[START OF Reading text]
2 LSI 9200-8e SAS controllers. 48Gbps of combined theoretical throughput in two external mini-SAS ports should be plenty.
2 QLogic 2460 controllers in order to export the storage to my servers via Fibre Channel. Interesting observation: unlike with hard drives, vendor-specific FC cards from Dell or IBM are much cheaper than "retail" ones. While this may be borderline unsupported, the chips are the same and it generally makes no difference.
4 3x4Gb DDR3 ECC 1333Mhz RAM sticks. 24Gb per host should be plenty for now.
4 cheap 160Gb 3.5" 7.2k rpm drives from Western Digital for mirrored boot drives.

Here comes the interesting part: the storage enclosure and the drives. In order to get more spindles in less space, I opted for a 2U unit with 24 2.5" drive bays. The quest of choosing the enclosure has been kind of a bummer: the cheaper Supermicro SC216 that I originally wanted to get does not support SATA to SAS interposers (drive mounts are too short and there are no screw holes for the interposer-offset drives), and I needed those for the SATA SSD's I was planning to use for read and write cache in dual-head configuration. SAS SSD's weren't an option because they would cost more than everything else combined.

After some googling, I have found the recently released LSI-620J unit, which is double the price of the Supermicro one, but supports 6Gbps SAS on the backplane, and doesn't need to be assembled manually. Also got a second SAS expander for it, as well as rails - neither of those are included by default.
[END OF Reading text]
[START OF Information provided]
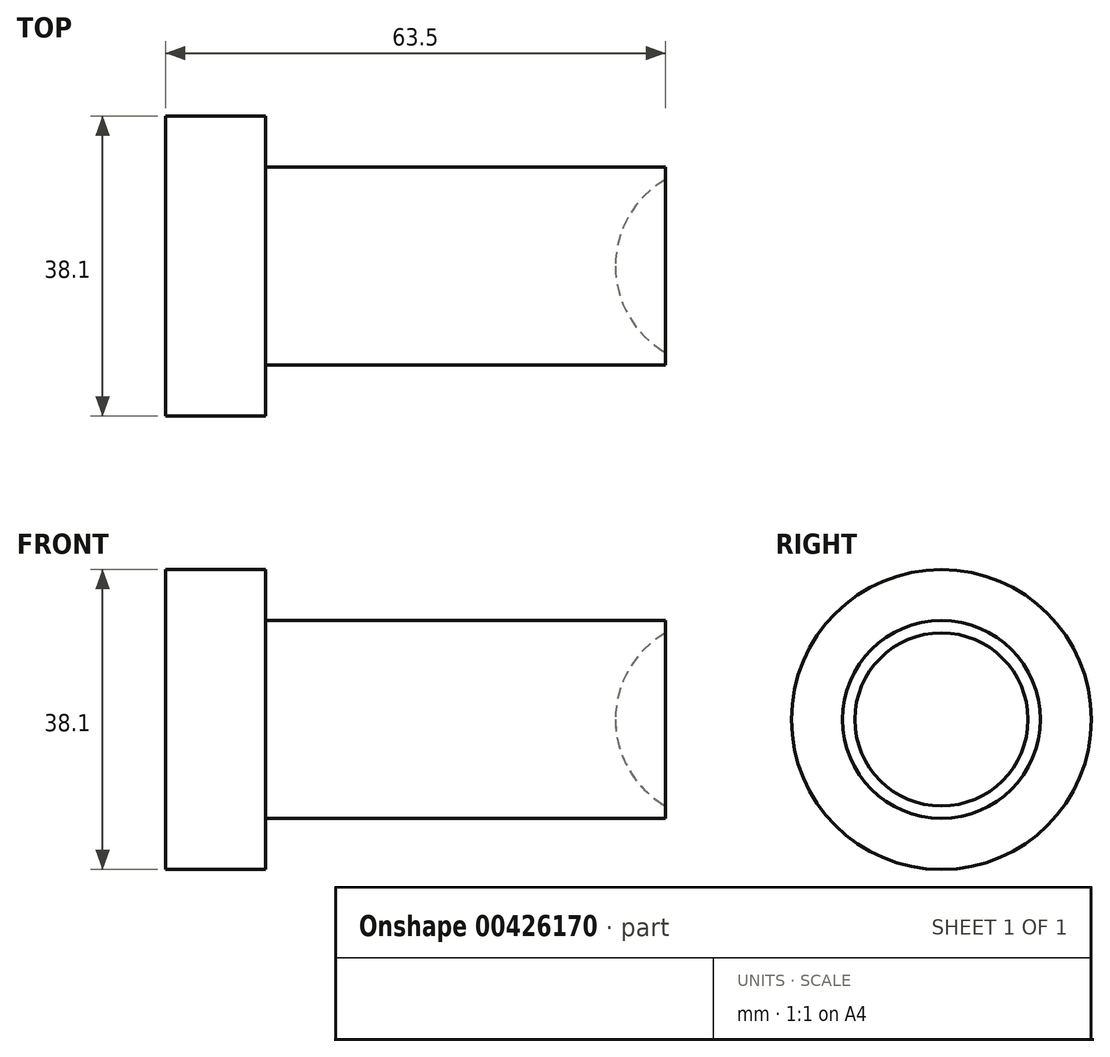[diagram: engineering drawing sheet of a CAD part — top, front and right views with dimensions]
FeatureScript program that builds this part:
[END OF Information provided]
List every hardware company named in the storage server text. The data placed after the text is separate material and unrelated to it.

Response to the task:
LSI
QLogic
Dell
IBM
Western Digital
Supermicro